Hamilton de Holanda
Hamilton de Holanda
Old Fruitmarket
Rob Adams
If the BBC need a theme tune for their coverage of the Olympic Games in Brazil in two years' time, they might wish to consult Hamilton de Holanda. This sorcerer of the bandolim - a 10-string version of the mandolin - has at least one contender, a piece he composed last Friday, Escola da Bola, that sounded like a Brazilian classic that every band in the country has at its fingertips. Perhaps one day they will.
For now, though, it serves as one of a dozen or more exhibits presented here in the case for de Holanda's genius. His playing of this small instrument with the colossal range of expression teems with fluency, of course, but what makes the music that pours forth so special is the richness of tradition - the choro - that he brings to everything he plays.
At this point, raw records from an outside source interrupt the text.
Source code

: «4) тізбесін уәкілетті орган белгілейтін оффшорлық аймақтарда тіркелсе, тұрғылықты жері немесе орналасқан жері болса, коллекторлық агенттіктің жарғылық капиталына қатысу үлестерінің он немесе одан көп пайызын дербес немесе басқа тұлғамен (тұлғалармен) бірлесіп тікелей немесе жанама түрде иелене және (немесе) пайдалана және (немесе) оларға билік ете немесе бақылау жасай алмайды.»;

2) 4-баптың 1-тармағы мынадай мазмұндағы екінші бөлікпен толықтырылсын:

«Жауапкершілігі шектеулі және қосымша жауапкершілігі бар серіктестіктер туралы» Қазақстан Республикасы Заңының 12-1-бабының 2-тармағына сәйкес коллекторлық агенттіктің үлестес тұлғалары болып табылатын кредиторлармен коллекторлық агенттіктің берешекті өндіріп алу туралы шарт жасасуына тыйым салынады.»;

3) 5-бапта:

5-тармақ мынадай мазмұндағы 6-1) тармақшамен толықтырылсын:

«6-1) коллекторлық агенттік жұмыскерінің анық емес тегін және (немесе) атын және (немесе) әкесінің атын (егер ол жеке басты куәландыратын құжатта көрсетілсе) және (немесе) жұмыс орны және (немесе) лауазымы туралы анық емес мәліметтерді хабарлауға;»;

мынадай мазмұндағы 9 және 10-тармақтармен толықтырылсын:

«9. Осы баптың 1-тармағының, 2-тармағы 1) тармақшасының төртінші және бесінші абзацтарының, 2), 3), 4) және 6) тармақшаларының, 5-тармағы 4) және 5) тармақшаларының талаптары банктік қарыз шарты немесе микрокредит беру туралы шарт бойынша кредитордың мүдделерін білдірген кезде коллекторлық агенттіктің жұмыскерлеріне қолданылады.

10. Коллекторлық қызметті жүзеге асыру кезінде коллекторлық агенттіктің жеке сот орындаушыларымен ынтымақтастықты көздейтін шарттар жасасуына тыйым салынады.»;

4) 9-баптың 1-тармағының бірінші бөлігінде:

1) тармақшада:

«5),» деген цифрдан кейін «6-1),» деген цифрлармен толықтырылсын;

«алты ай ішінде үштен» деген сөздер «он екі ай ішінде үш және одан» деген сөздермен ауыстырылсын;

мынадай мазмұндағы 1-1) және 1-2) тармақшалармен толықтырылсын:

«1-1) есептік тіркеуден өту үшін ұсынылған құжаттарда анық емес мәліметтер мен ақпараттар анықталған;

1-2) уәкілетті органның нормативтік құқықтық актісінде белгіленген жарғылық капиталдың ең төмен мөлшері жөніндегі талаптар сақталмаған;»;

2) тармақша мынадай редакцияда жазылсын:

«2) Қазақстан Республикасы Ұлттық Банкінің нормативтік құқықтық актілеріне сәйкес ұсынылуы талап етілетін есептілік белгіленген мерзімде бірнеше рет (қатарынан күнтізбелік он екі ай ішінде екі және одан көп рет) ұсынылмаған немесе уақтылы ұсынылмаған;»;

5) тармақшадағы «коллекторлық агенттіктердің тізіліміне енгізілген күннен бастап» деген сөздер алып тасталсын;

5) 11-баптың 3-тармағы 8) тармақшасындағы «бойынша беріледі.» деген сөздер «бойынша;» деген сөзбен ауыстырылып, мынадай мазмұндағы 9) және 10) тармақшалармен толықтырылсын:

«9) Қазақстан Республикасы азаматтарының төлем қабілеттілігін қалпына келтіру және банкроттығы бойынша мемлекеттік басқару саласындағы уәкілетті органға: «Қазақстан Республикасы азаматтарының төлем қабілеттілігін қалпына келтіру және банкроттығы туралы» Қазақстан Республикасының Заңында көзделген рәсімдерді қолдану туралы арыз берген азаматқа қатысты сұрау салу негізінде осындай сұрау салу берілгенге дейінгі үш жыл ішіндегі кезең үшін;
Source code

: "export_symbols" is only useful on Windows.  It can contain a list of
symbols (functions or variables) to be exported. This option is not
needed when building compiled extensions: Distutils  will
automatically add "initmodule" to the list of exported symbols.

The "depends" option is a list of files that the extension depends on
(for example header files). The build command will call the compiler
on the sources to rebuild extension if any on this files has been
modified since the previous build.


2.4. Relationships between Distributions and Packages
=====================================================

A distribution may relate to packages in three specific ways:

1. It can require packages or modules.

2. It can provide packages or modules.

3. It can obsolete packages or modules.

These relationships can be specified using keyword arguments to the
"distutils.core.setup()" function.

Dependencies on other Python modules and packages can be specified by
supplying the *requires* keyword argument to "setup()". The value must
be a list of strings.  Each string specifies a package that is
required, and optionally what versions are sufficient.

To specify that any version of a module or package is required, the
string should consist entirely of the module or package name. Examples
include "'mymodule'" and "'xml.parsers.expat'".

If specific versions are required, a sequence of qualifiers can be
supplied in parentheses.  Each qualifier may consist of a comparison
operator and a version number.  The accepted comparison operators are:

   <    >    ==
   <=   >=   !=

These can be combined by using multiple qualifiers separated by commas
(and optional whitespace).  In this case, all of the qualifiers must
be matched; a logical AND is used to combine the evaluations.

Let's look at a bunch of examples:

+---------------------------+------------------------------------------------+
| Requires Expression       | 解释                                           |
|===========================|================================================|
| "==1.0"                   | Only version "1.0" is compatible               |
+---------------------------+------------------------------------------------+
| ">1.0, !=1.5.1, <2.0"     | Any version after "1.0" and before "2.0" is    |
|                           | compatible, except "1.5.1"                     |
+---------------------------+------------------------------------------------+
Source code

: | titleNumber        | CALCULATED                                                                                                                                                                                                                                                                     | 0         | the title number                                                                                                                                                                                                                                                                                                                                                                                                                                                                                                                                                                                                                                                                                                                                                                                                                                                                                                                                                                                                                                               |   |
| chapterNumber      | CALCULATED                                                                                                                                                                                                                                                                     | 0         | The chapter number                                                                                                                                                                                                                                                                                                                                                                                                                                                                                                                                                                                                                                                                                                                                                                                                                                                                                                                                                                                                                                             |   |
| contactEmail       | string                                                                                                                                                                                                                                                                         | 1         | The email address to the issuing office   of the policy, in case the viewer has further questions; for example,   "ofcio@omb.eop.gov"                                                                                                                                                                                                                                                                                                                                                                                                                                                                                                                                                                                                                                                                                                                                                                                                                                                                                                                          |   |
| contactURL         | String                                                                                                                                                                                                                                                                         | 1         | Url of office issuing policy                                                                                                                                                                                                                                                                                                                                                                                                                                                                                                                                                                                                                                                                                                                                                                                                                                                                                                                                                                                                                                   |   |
This goes beyond mere notes, and there were many of these as he stated a familiar theme and flew off into a fantasia of melodic variations and chordal developments that piled depth upon depth. It was music that contained a wealth of poetry and presented itself as almost a visual and certainly a physical art form as the instrument became not only an extension of his being but also a percussive device of astonishing intricacy and intensity.
Every piece was a highlight but his conversion of I've Never Been in Love Before into an etude was a delicate delight, his development of O Que Sera (the love theme from Cinema Paradiso) into an Egberto Gismonti-esque strumdinger was a marvel and his whistled coda, with accompanying harmonic, to a rare vocal item was witty brilliance personified.